Como regulamentação a esta lei, tem-se a Portaria nº 2.418/2005 do Ministério da Saúde, que além de determinar o período de dez dias como o chamado pós-parto, regulamentou acerca dos recursos financeiros para atendimento do que fora determinado pela lei e também determinou o prazo de seis meses para adequação. De acordo com a Portaria 1.280/2006 a cada ano são liberados mais de 29 milhões de reais para custear a diária de acompanhante para gestantes (REDE PARTO DO PRINCÍPIO; 2012).
No que se refere aos planos de saúde, a Resolução Normativa nº 167/2008, da Agência Nacional de Saúde Suplementar – ANS, em seu artigo 17 define que o Plano Hospitalar com Obstetrícia exige a “cobertura de um acompanhante indicado pela mulher durante o trabalho de parto, parto e pós-parto imediato” (BRASIL; 2008) .
Desta forma, tem-se ampla legislação que obriga as instituições públicas e privadas a autorizar a presença de um acompanhante à parturiente, entretanto o que se verifica é que nem sempre tais regras são respeitadas.

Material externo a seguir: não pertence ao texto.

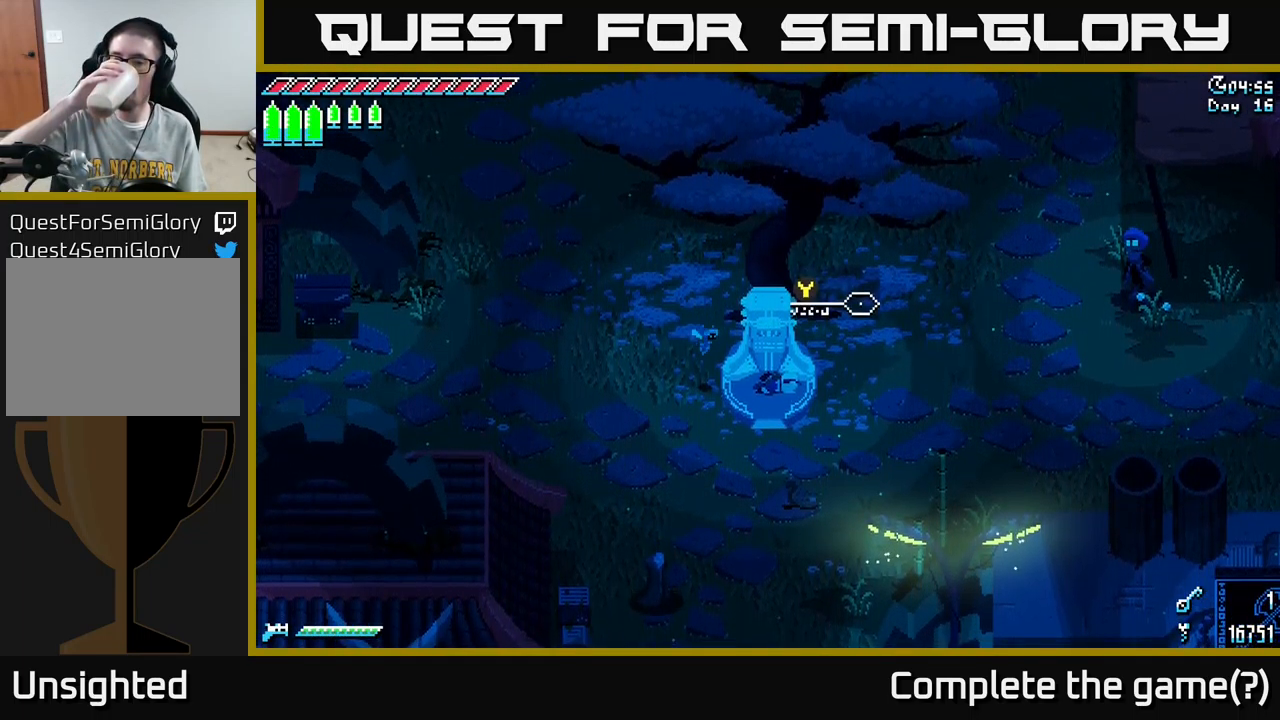
{"buttons": [], "left_stick": "center", "right_stick": "center", "events": [[150, "left_stick", "center"]]}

De acordo com o Documentário “Parirás com dor”, da Rede Parto do Princípio os argumentos mais comuns para proibir a entrada do acompanhante são “O anestesista não deixa entrar”; “Não tem estrutura”; “Aqui é SUS, não tem luxo não”; “Se quiser, pode pagar pra ter, aí paga tudo particular”; “Essa lei só vale pro SUS, aqui é particular”; “O hospital tem suas próprias regras”; “Só pode acompanhante durante o horário de visita”; “A norma do hospital não permite acompanhante para quem não paga quarto”. Para exemplificar traz-se um dos inúmeros relatos, constantes desse documentário de mães que sofreram o descumprimento da lei do acompanhante: “Quando o médico chegou, pedi para deixar o meu marido entrar. Ele não quis deixar, mas meu marido estava com o papel da Lei que permite acompanhante no parto e ele mostrou para o médico. O médico se virou para o meu marido e disse ‘Então eu vou embora e você faz o parto’. C.M., atendida na rede pública, Barbacena – MG (REDE PARTO DO PRINCÍPIO; 2012, p. 65).”
Constata-se que, esta é uma das formas de desrespeito que ocorre frequentemente nas maternidades do Brasil, muito em razão do desconhecimento da população para exigir o respeito ao seu direito, mas também por ausência na lei de qualquer punição a quem a descumprir.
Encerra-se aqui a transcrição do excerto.